Work order
With pictures excluded, copy word for word the lines in the data below from the line containing "Su questo sito usiamo i" through the line containing "Přejít na obsah stránky".

Page-level text extractions:

▬▬▬▬▬▬

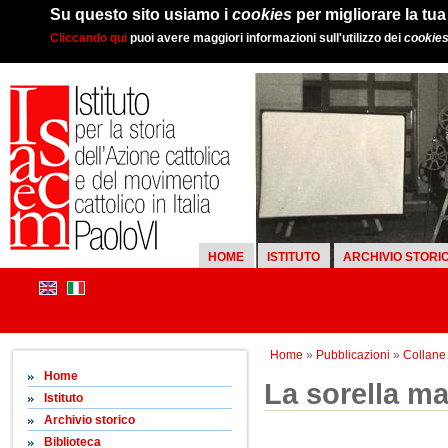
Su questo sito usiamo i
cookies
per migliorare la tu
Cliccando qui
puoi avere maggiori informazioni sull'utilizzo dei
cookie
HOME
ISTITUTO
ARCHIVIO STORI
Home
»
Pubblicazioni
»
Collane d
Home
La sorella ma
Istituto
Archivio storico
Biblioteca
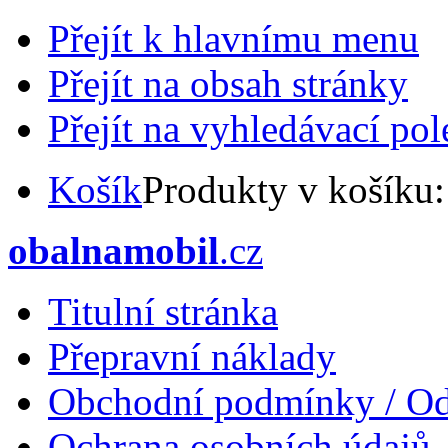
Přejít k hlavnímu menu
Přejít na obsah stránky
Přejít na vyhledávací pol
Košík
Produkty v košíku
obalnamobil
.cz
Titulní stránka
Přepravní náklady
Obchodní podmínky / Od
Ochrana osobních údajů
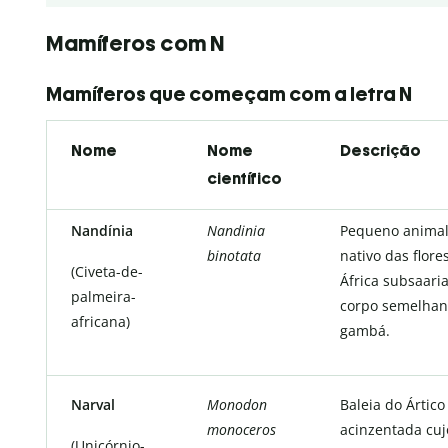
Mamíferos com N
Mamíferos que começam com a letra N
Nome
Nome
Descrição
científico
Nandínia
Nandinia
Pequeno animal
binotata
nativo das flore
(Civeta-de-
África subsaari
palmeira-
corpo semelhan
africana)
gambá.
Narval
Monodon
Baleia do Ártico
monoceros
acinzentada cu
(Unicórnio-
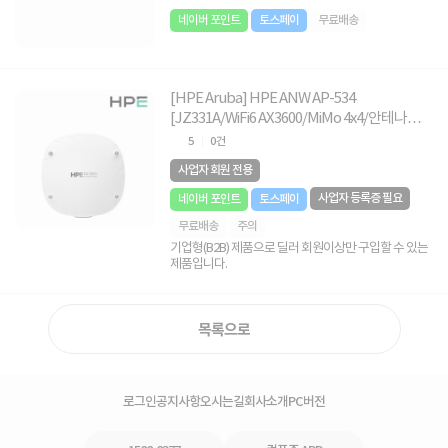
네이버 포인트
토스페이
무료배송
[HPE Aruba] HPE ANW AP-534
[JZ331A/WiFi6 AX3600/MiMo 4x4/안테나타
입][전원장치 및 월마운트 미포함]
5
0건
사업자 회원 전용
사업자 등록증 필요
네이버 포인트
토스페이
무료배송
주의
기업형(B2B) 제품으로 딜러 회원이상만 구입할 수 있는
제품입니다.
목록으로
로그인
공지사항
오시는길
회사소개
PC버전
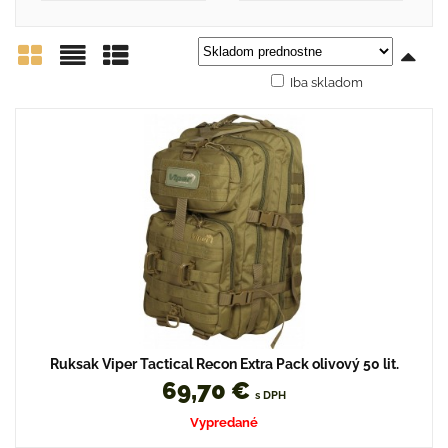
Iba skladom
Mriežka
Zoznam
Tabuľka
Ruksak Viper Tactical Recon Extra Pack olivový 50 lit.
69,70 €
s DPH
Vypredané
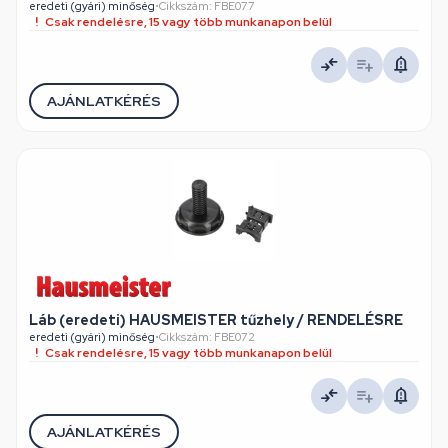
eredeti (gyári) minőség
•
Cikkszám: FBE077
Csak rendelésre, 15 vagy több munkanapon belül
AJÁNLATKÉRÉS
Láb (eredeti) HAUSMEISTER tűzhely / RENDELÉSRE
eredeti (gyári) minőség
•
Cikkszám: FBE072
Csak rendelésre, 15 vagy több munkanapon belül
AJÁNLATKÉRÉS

▬▬▬▬▬▬

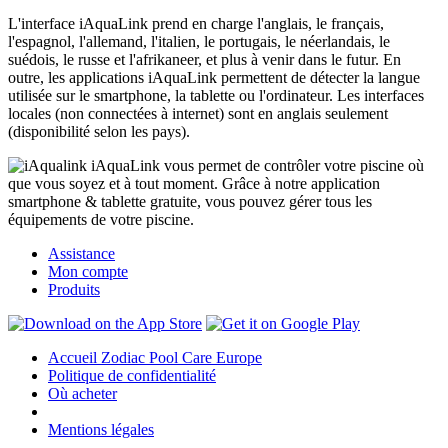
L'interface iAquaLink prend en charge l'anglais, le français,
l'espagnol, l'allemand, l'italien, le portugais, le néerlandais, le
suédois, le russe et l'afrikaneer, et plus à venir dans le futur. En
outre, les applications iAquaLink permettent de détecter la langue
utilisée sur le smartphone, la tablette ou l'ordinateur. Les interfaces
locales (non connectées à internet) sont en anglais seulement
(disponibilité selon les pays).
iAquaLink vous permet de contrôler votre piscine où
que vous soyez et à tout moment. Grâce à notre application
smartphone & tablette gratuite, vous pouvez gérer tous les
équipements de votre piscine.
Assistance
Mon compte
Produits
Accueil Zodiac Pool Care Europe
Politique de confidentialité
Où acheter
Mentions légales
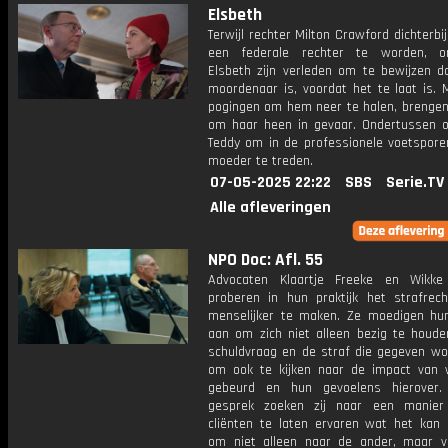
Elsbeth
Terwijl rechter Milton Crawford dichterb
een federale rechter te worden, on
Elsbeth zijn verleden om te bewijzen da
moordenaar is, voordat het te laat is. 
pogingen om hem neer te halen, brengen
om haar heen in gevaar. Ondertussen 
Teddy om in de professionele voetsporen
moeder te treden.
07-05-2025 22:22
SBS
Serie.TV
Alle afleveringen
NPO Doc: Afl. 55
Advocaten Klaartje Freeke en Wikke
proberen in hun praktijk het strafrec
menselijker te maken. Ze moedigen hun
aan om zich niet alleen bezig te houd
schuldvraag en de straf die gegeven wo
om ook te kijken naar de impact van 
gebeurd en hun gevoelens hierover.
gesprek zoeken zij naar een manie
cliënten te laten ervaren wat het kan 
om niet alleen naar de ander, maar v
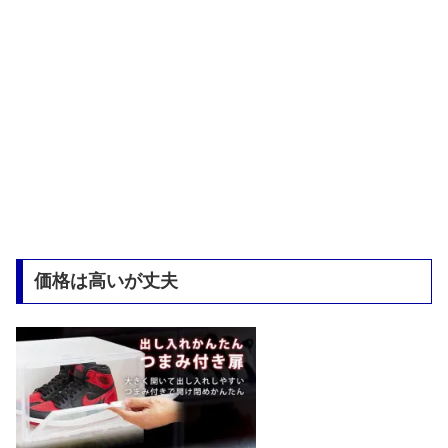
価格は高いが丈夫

▬▬▬▬▬▬

Answer to the problem
Su questo sito usiamo i
cookies
per migliorare la tu
Cliccando qui
puoi avere maggiori informazioni sull'utilizzo dei
cookie
HOME
ISTITUTO
ARCHIVIO STORI
Home
»
Pubblicazioni
»
Collane d
Home
La sorella ma
Istituto
Archivio storico
Biblioteca
Přejít k hlavnímu menu
Přejít na obsah stránky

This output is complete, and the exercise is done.